India will use five escrow accounts in Iranian banks to pay for deliveries of Iranian crude oil amid U.S. sanctions, Bloomberg reports, citing sources close to the situation. The accounts are in the name of state Indian lender UCO Bank.
The payments will be made in Indian rupees in a bid to avoid punitive action from Washington, the sources also said. Also, the deposits are spread across five banks to reduce risk in case Washington decides to add more Iranian banks to its sanction list.
“We already have 15 Iranian bank accounts, out of these five have come under secondary sanctions,” the managing director of UCO Bank said yesterday.
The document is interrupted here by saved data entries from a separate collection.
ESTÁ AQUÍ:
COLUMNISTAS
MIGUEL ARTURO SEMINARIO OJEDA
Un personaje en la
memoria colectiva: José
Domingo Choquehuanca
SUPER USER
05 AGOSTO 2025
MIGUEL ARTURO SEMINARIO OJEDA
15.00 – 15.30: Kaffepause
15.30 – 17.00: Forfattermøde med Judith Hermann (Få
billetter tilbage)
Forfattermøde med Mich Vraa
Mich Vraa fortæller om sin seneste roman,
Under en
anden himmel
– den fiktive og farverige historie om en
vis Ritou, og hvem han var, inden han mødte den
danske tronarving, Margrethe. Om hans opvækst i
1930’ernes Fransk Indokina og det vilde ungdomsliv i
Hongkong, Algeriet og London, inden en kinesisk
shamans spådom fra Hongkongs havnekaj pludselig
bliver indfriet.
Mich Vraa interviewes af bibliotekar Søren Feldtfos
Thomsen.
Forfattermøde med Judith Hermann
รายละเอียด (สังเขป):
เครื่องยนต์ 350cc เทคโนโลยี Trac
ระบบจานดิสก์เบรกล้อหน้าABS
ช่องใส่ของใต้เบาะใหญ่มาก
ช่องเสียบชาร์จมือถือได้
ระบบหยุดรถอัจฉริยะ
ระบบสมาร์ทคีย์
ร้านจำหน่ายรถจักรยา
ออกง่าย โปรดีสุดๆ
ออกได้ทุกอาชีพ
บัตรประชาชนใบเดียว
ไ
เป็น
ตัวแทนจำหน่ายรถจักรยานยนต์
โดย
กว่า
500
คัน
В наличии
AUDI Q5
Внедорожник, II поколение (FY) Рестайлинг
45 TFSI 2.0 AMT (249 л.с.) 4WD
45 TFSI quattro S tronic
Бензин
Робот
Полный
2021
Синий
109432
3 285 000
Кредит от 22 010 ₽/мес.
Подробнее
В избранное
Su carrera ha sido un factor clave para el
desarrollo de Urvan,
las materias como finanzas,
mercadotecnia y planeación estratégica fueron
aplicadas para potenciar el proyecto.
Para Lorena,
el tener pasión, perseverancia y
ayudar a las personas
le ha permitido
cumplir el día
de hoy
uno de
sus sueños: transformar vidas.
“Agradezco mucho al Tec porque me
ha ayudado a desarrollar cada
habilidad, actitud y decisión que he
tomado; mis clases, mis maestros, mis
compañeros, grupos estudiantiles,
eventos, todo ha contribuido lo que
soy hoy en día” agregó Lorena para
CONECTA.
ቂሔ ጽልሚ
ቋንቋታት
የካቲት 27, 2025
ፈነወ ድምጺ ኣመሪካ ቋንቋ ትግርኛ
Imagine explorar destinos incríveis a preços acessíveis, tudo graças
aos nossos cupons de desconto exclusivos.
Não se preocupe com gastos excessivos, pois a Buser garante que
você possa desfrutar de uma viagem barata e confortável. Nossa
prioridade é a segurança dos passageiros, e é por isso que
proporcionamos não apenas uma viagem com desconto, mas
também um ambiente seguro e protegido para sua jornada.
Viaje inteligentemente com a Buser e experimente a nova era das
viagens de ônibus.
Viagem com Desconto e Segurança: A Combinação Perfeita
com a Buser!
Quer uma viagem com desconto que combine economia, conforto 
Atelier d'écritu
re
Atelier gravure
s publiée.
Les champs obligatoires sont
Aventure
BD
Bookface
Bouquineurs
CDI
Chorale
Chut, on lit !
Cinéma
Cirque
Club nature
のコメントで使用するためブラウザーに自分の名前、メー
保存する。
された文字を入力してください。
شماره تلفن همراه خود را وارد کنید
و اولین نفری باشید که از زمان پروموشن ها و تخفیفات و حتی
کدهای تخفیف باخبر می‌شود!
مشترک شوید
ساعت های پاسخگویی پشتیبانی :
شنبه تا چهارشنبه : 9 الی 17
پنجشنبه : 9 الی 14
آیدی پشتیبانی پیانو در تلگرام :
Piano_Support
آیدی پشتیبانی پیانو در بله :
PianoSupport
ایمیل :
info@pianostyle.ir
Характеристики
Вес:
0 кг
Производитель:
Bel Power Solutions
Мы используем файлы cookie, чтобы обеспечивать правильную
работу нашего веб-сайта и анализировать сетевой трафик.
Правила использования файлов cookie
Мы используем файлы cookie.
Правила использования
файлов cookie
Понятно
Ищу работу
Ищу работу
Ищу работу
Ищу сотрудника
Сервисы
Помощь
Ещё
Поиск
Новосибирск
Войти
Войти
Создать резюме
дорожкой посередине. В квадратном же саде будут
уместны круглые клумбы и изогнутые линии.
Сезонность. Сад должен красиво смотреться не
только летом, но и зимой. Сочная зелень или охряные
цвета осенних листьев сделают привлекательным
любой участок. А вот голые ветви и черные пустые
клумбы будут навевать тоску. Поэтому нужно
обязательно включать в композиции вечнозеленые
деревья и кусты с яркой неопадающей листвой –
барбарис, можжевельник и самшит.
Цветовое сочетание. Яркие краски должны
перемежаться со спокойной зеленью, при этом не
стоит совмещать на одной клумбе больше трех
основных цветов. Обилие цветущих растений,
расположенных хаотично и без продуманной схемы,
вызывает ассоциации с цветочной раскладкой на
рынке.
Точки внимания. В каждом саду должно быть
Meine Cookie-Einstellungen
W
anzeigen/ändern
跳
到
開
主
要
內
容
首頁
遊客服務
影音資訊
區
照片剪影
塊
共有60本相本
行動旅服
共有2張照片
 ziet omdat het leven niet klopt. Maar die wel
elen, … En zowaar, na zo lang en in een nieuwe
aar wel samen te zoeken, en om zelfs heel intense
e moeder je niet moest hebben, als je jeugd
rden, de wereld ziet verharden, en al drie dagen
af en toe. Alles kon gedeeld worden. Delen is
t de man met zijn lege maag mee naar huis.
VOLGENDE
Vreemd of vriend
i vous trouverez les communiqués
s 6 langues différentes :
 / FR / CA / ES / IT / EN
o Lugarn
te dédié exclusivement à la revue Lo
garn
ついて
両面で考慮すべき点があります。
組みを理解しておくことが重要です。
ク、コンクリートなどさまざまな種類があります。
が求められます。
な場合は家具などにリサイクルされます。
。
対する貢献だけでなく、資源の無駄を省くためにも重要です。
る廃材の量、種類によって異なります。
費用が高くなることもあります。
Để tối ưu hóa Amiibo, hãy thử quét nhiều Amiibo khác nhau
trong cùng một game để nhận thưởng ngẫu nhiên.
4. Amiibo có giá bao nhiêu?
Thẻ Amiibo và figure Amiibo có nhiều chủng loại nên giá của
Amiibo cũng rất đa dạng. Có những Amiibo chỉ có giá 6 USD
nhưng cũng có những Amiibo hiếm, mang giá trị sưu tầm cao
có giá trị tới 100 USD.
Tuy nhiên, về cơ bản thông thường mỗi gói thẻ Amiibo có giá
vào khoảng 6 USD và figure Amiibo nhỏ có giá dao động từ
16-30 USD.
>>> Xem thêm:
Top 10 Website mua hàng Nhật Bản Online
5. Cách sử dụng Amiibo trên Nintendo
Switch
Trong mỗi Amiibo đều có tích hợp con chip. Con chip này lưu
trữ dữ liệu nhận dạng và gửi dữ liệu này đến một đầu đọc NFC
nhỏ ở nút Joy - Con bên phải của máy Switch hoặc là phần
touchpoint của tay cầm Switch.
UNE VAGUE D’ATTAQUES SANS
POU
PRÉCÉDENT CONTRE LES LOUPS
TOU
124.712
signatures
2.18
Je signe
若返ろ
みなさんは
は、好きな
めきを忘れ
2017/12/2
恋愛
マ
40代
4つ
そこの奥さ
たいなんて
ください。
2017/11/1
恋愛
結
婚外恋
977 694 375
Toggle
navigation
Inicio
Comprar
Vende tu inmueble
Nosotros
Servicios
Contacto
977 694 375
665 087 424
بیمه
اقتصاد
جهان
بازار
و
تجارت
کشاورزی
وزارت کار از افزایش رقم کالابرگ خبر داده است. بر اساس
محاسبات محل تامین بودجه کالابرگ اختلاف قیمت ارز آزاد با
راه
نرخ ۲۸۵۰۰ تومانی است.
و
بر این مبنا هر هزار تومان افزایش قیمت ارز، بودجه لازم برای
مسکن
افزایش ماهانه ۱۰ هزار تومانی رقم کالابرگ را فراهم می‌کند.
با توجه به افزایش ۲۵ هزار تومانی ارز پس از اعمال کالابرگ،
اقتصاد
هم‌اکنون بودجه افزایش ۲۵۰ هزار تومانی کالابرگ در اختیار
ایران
He also said, however, the other 10 are still good to use for bilateral transactions.
Iran, according to the Bloomberg sources, will use the money to cover the expenses of its diplomatic missions in India, and to buy essential goods.
The information should not come as a surprise despite the United States’ efforts to distance India from Iran and wean it off its oil. One of the world’s top consumers of crude imports almost 80 percent of the oil it guzzles, and it is extremely vulnerable to price shocks, so Iranian crude remains vital for India.
Since the price of the oil it buys is of the utmost importance, Iran’s favorable credit terms and lower prices are certainly an attractive alternative to a long and difficult process of finding other—and costlier—sources of the commodity. Despite higher intake of Saudi and U.S. oil, completely replacing Iranian crude has proven more than just tricky.
In recognition of the fact, Washington granted India, along with another seven large Iran oil importers, a six-month waiver from the sanctions with the caveat these importers were expected to reduce their intake of Iranian crude further.